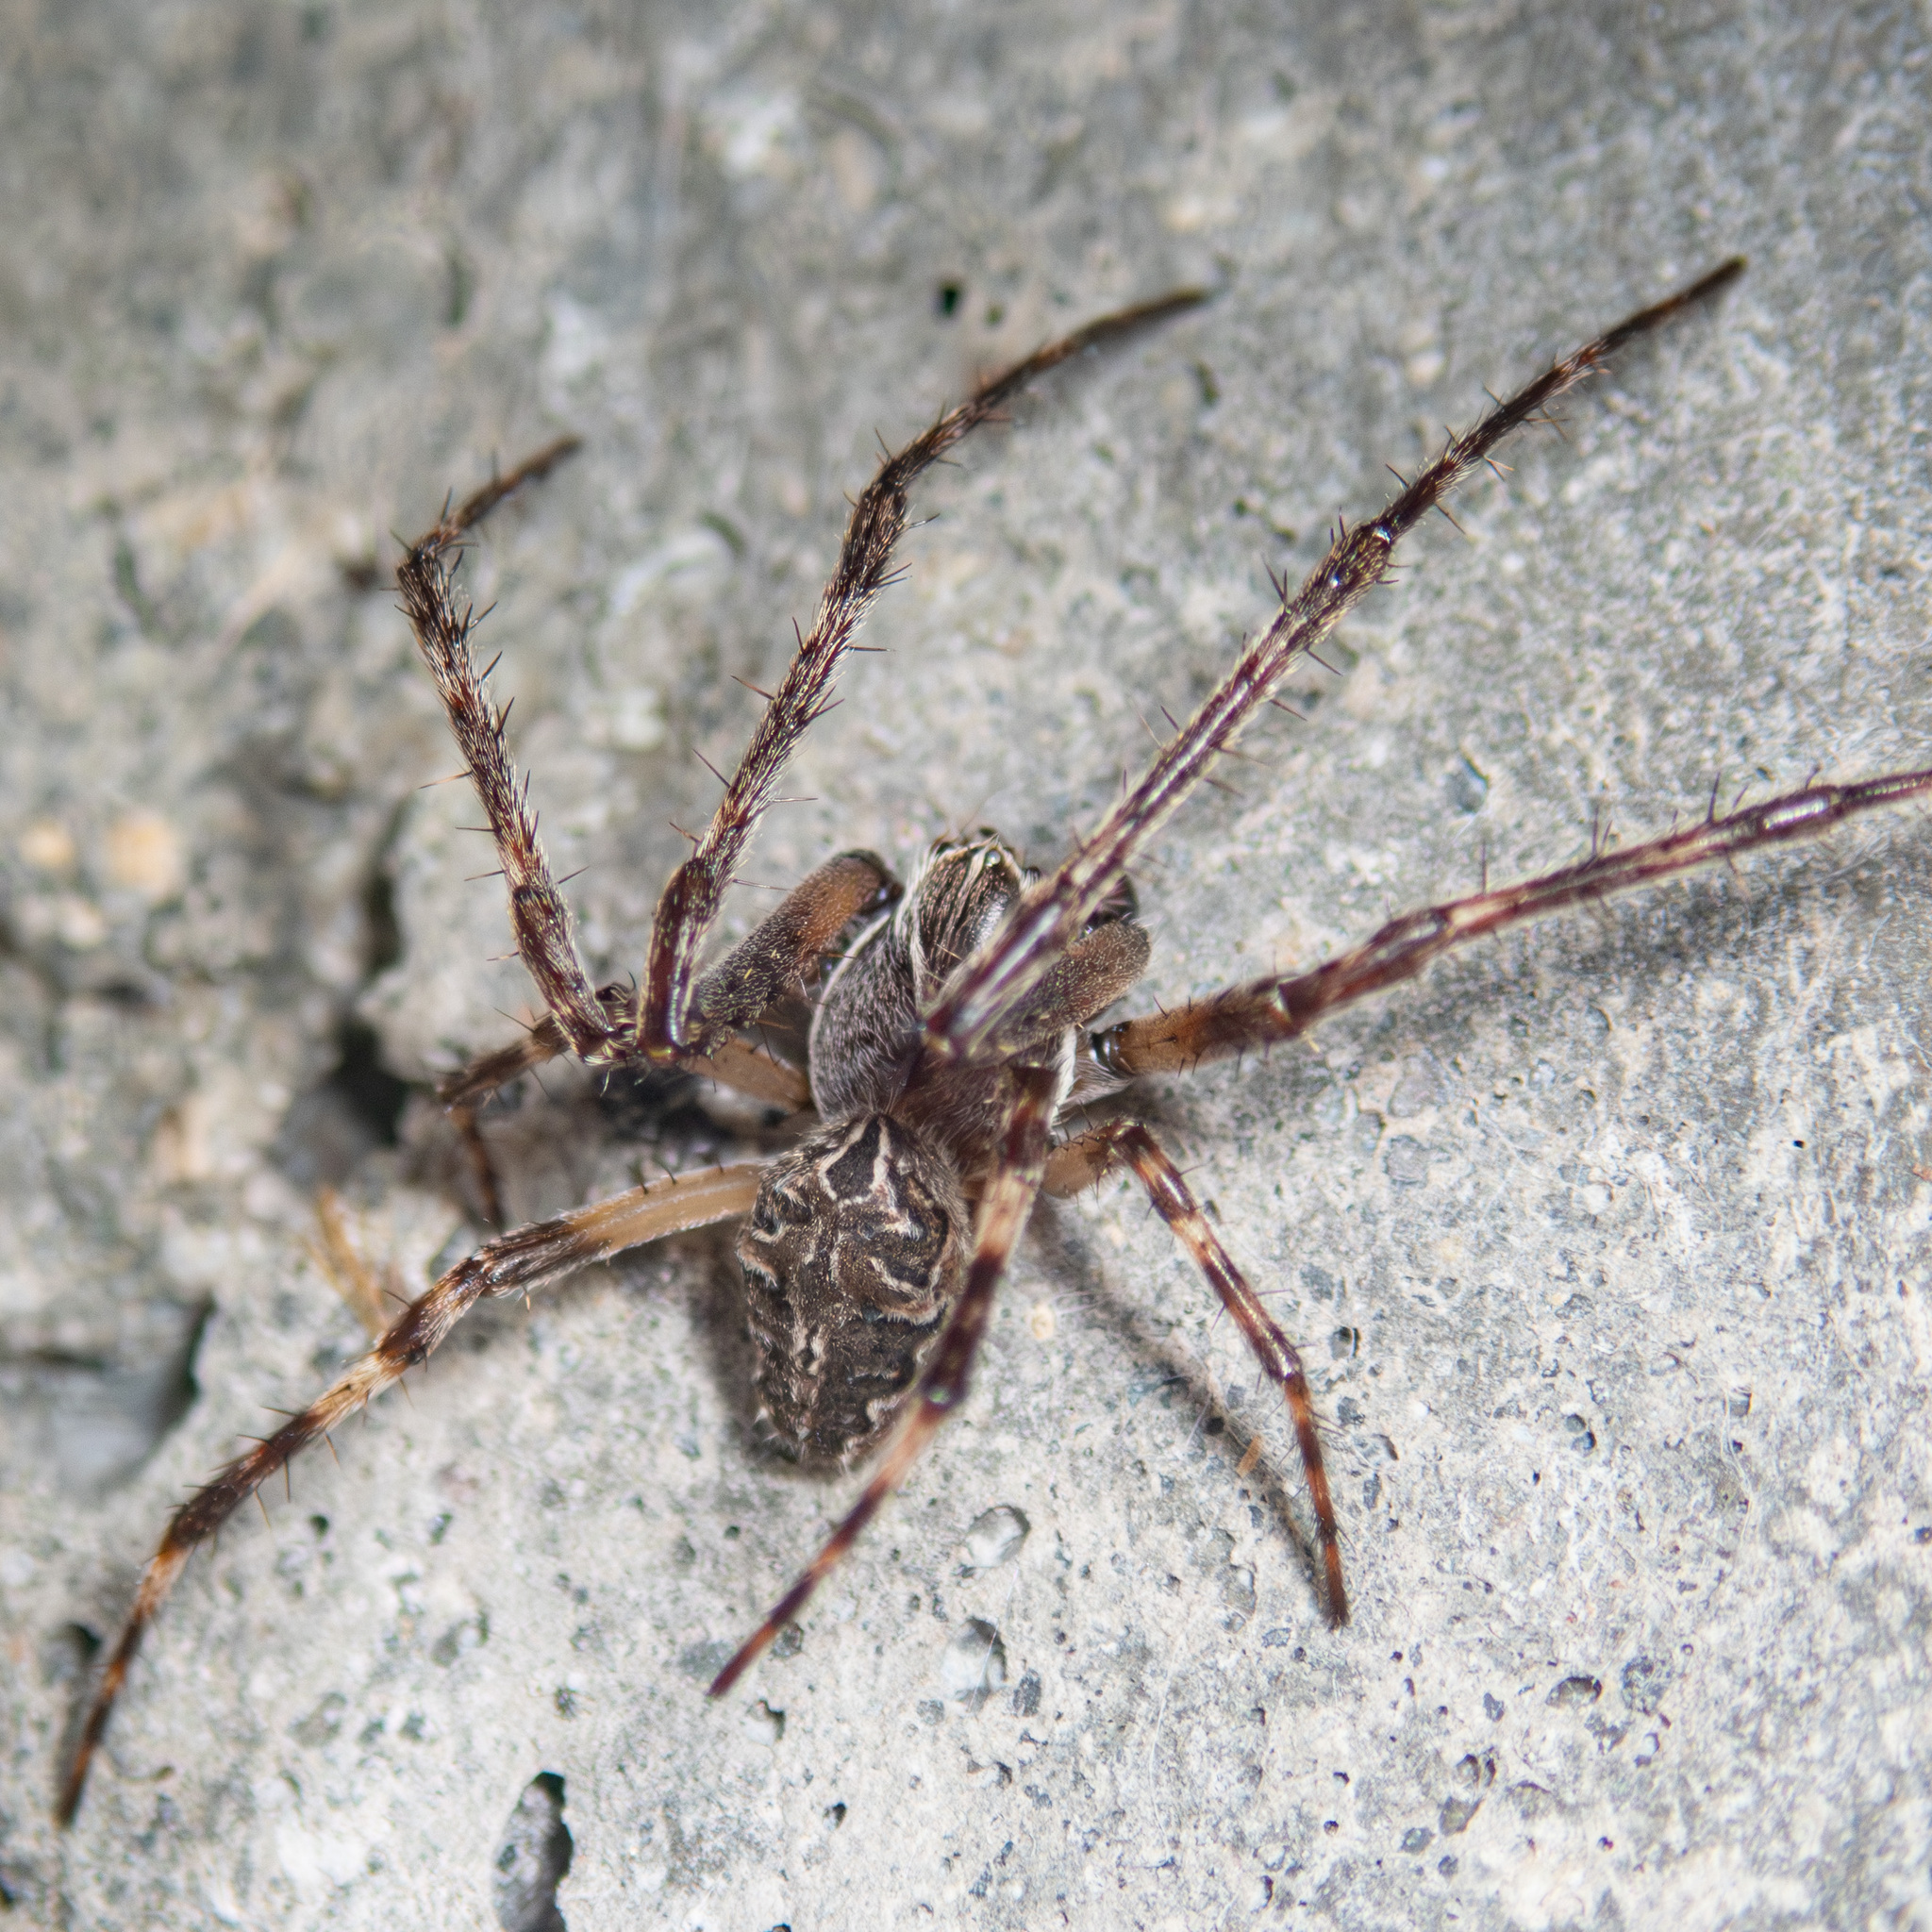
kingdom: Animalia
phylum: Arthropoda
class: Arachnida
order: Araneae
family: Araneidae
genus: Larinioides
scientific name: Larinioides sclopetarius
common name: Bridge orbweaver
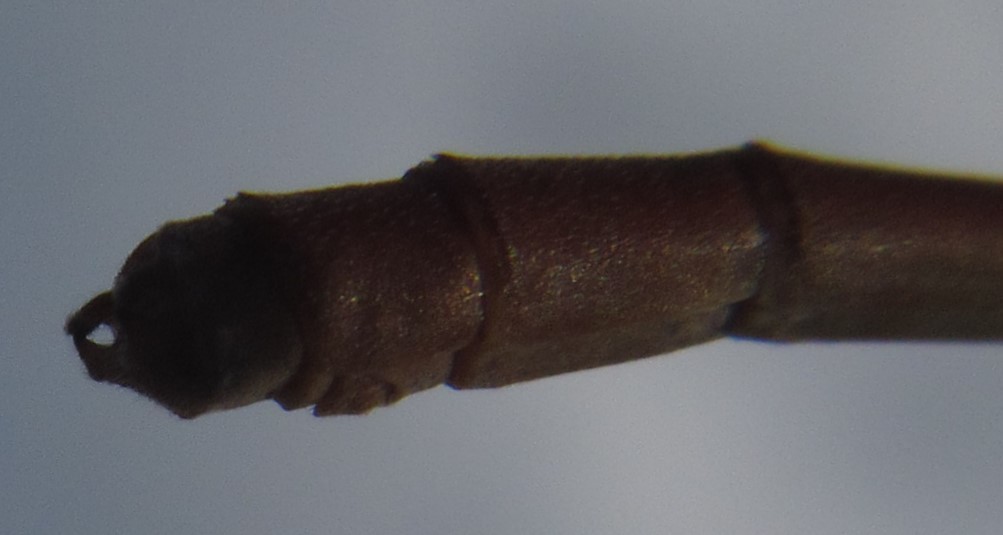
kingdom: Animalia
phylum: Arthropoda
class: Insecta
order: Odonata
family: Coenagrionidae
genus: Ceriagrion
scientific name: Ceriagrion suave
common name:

◆ ◆ ◆ ◆

*AIM OF THE EXERCISE*. Update the lines above by putting "vernacular name" in place of "common name" each time it occurs, changing nothing else. Leave the pictures out of your answer.

*RESPONSE TO THE EXERCISE*.
kingdom: Animalia
phylum: Arthropoda
class: Arachnida
order: Araneae
family: Araneidae
genus: Larinioides
scientific name: Larinioides sclopetarius
vernacular name: Bridge orbweaver
kingdom: Animalia
phylum: Arthropoda
class: Insecta
order: Odonata
family: Coenagrionidae
genus: Ceriagrion
scientific name: Ceriagrion suave
vernacular name:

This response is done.